Massgrav – Stockholm Rockers


„This war will be won by meateaters“! Und in diesem Sinne lassen sich die kontroversen Schweden MASSGRAV erneut nicht die Wurst vom Brot ziehen. Im Gegenteil, „Stockholm Rockers“ ist einmal mehr ein mächtig großer Stinkefinger, ein mörderisches „Fuck You“! An alles und jeden. Alleine das abgefuckte Cover zeigt die abgewichste Attitüde der Band. Es ist so unglaublich scheiße, dass es schon wieder richtig gut ist. Venezianische Nasenmasken, mottenzerfressene Mäntel, darunter die ollsten Straßenklamotten. Super schlecht fotografiert, nicht mal annähernd die Flucht symmetrisch. Es tut in den Augen weh und ist wider aller Genre-Klischees. Eigentlich ein dicker Traum und gleichzeitig doch totaler Rotz.

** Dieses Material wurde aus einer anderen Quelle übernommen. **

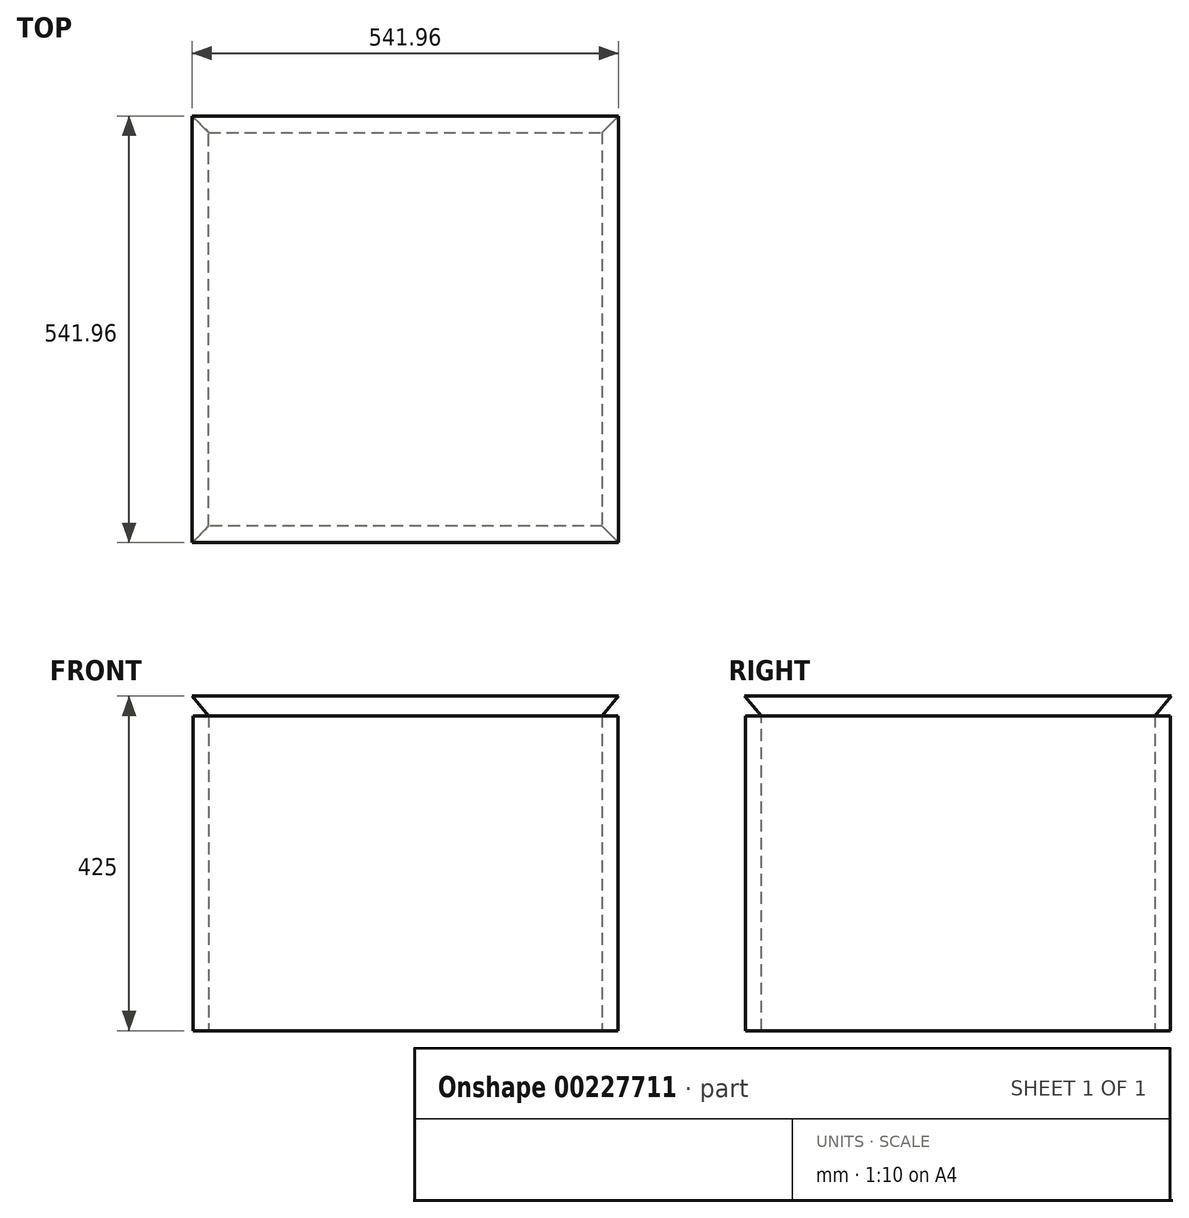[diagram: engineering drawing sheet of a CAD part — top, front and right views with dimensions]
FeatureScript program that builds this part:
annotation { "Feature Type Name" : "Feature", "Feature Type Description" : "" }
export const myFeature = defineFeature(function(context is Context, id is Id, definition is map)
    precondition{}
    {
        {
            var Q0;
            Q0=qCreatedBy(makeId("Top.planeOp"),FACE);
            var sketch = newSketch(context, id + "F0", { "sketchPlane" : qUnion([Q0])});
            skLineSegment(sketch, "E0.bottom", {"start": v(270, -270) * mm, "end": v(-270, -270) * mm});
            skLineSegment(sketch, "E0.top", {"start": v(270, 270) * mm, "end": v(-270, 270) * mm});
            skLineSegment(sketch, "E0.left", {"start": v(270, -270) * mm, "end": v(270, 270) * mm});
            skLineSegment(sketch, "E0.right", {"start": v(-270, -270) * mm, "end": v(-270, 270) * mm});
            skPoint(sketch, "E0.middle", {"position": v(0, 0) * mm});
            skSolve(sketch);
        }
        {
            var Q0;
            Q0 = qSketchRegion(id + "F0", true);
            var Q1;
            Q1=sQuery(id+"F0.wireOp",EDGE,"E0.bottom");
            extrude(context, id + "F1", {"entities" : qUnion([Q0]), "bodyType" : ToolBodyType.SURFACE, "surfaceEntities" : qUnion([Q1]), "depth" : 400 * mm});
        }
        {
            var Q0;
            Q0=makeQuery(id+"F1.opExtrude","SWEPT_FACE",FACE,{"disambiguationData":[OSD([sQuery(id+"F0.wireOp",EDGE,"E0.bottom")])]});
            extrude(context, id + "F2", {"entities" : qUnion([Q0]), "depth" : 20 * mm});
        }
        {
            var Q0;
            Q0=makeQuery(id+"F2.opExtrude","CAP_EDGE",EDGE,{"disambiguationData":[OSD([sQuery(id+"F0.wireOp",VERTEX,"E0.bottom.start")])],"isStart":false});
            var Q1;
            Q1=makeQuery(id+"F2.opExtrude","CAP_EDGE",EDGE,{"disambiguationData":[OSD([sQuery(id+"F0.wireOp",VERTEX,"E0.bottom.end")])],"isStart":false});
            chamfer(context, id + "F3", {"entities" : qUnion([Q0, Q1]), "width" : 20 * mm, "tangentPropagation" : true});
        }
        {
            var Q0;
            Q0=qCreatedBy(makeId("Front.planeOp"),FACE);
            var sketch = newSketch(context, id + "F4", { "sketchPlane" : qUnion([Q0])});
            skLineSegment(sketch, "E1", {"start": v(0, 0) * mm, "end": v(0, 256) * mm});
            skSolve(sketch);
        }
        {
            var Q0;
            Q0=makeQuery(id+"F2.opExtrude","SWEPT_BODY",BODY,{"disambiguationData":[OSD([sQuery(id+"F0.wireOp",EDGE,"E0.bottom")])]});
            var Q1;
            Q1=sQuery(id+"F4.wireOp",EDGE,"E1");
            circularPattern(context, id + "F5", {"entities" : qUnion([Q0]), "axis" : qUnion([Q1]), "angle" : 360 * degree, "instanceCount" : 4, "equalSpace" : true});
        }
        {
            var Q0;
            {var subQ0=sQuery(id+"F0.wireOp",EDGE,"E0.bottom");Q0=makeQuery(id+"F5.opPattern","COPY",FACE,{"derivedFrom":makeQuery(id+"F2.opExtrude","SWEPT_FACE",FACE,{"disambiguationData":[OSD([subQ0]),TDD([makeQuery(id+"F1.opExtrude","CAP_EDGE",EDGE,{"disambiguationData":[OSD([subQ0])],"isStart":false})])]}),"instanceName":"3"});}
            var sketch = newSketch(context, id + "F6", { "sketchPlane" : qUnion([Q0])});
            skLineSegment(sketch, "E2.0", {"start": v(-250, -250) * mm, "end": v(-250, 250) * mm});
            skLineSegment(sketch, "E3.0", {"start": v(250, -250) * mm, "end": v(-250, -250) * mm});
            skLineSegment(sketch, "E4.0", {"start": v(250, 250) * mm, "end": v(250, -250) * mm});
            skLineSegment(sketch, "E5.0", {"start": v(-250, 250) * mm, "end": v(250, 250) * mm});
            skSolve(sketch);
        }
        {
            var Q0;
            Q0=makeQuery(id+"F6.imprint","IMPRINT",FACE,{"disambiguationData":[TD([[makeQuery(id+"F6.imprint","IMPRINT",EDGE,{"derivedFrom":sQuery(id+"F6.wireOp",EDGE,"E2.0")}),-1.0]])]});
            extrude(context, id + "F7", {"entities" : qUnion([Q0]), "depth" : 25 * mm, "hasDraft" : true, "draftAngle" : 40 * degree});
        }
    });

Gut, dass MASSGRAV musikalisch zwar auch angepisst jedem ans Bein pissen wollen, aber hier durchaus „professioneller“ ans Werk gehen, als mit dem (wohl bewusst dilettantischen) Artwork zu dieser Platte. Ja, man muss der Band wahrlich anerkennen, dass sie allesamt technisch unglaublich Fit an ihren Instrumenten sind. Das Timing ist immer perfekt, die Breaks mörderisch präzise und von der Geschwindigkeit der Blastbeats braucht man gar nicht erst anfangen, die ist schier wahnwitzig und lässt manche Grindcore-Band immer noch alt aussehen. Naja, vielleicht Dead Instruments oder Brutal Truth nicht unbedingt. Doch wen interessiert’s?

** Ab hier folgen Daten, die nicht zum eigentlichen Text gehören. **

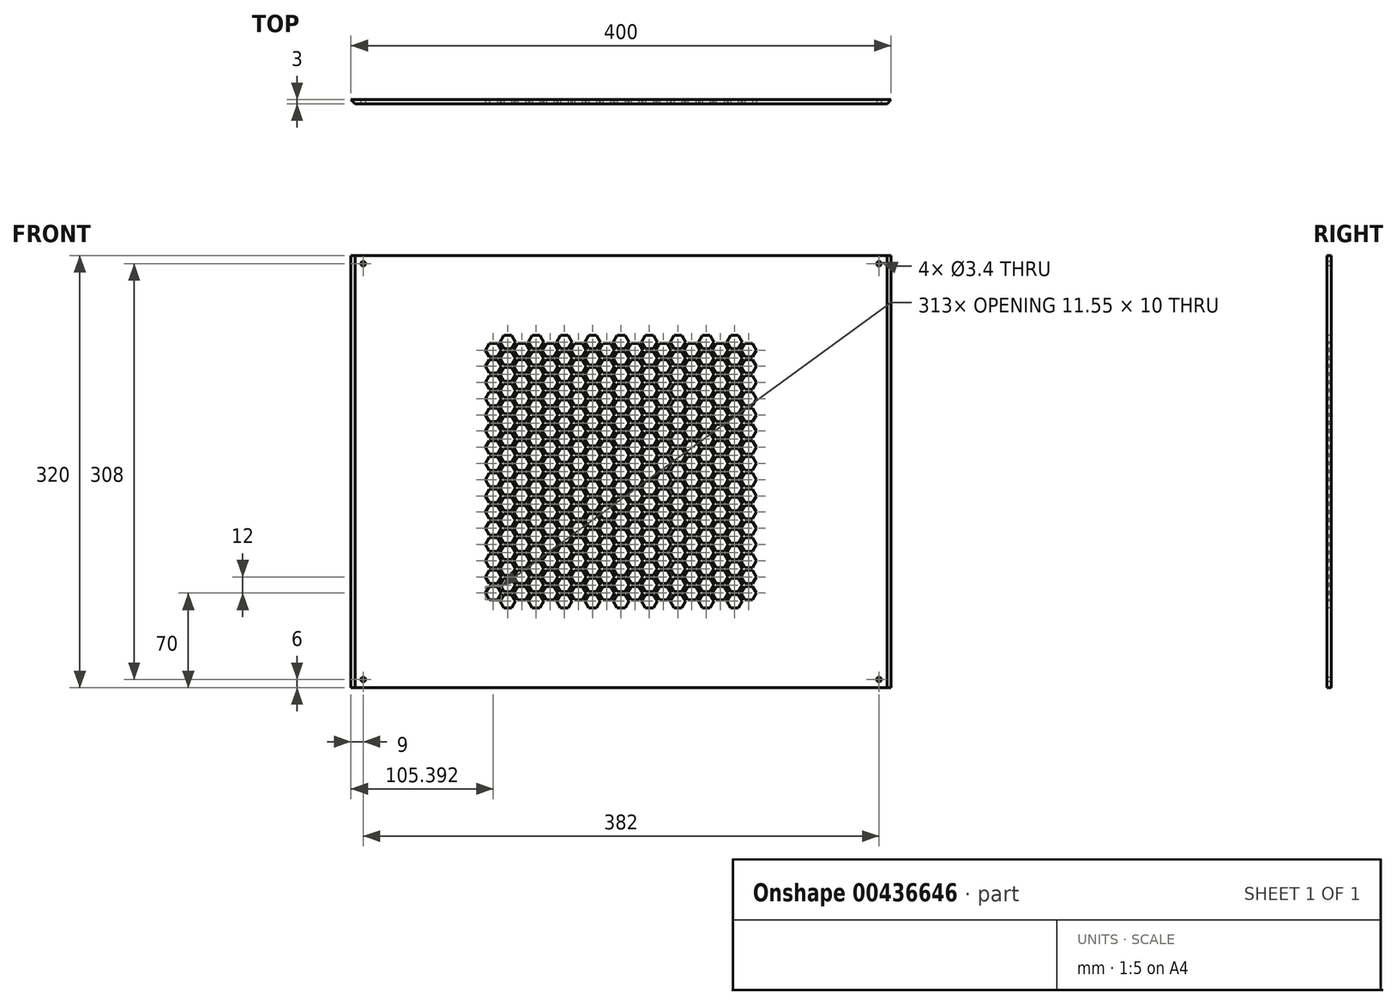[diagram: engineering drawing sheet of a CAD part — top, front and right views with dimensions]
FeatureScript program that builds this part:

MASSGRAV wollen ja auch keinen Grindcore machen. Nein. Punkrock? Ich bin mir da auch nicht so sicher. Rock’n Roll machen sie! Das ganz bestimmt. Schnellen Rock’n Roll. Abgefuckten Rock’n Roll. Zuweilen hektischen und chaotischen Rock’n Roll. Wie Zeke auf Koks. Zugegeben, mit einigen Zitaten aus dem Punk-Rock, vielleicht angelehnt an Active Minds auf Speed. Vielleicht mit ein ein paar Zitaten aus dem Crust. Wie Diskonto auf MDMA. Und dann doch mit klitzekleinen Versatzstücken aus Powerviolence, Grindcore, Fastcore oder Thrashcore. Doch was redet dieser verfickte Schreiber da eigentlich wieder für einen Mumpitz? MASSGRAV brettern schlichtweg in knapp 26 Minuten durch 24 Songs.

Dabei ist das Verhältnis zwischen Chaos und Hektik und ein paar ziemlich griffigen Harmonien und tanzbaren Parts richtig gut ausgewogen. Klar, im Endeffekt kennt man das alles auch schon von den früheren Sachen der Band. Aber wisst ihr was? FUCK YOU!! MASSGRAV rocken ordentlich. Nach wie vor. Und ich würde sogar sagen, „Stockholm Rockers“ gefällt mir bisher sogar am besten. MASSGRAV sind „still the kings“.


25 Lieder / 26irgendwas, ihr Ficker!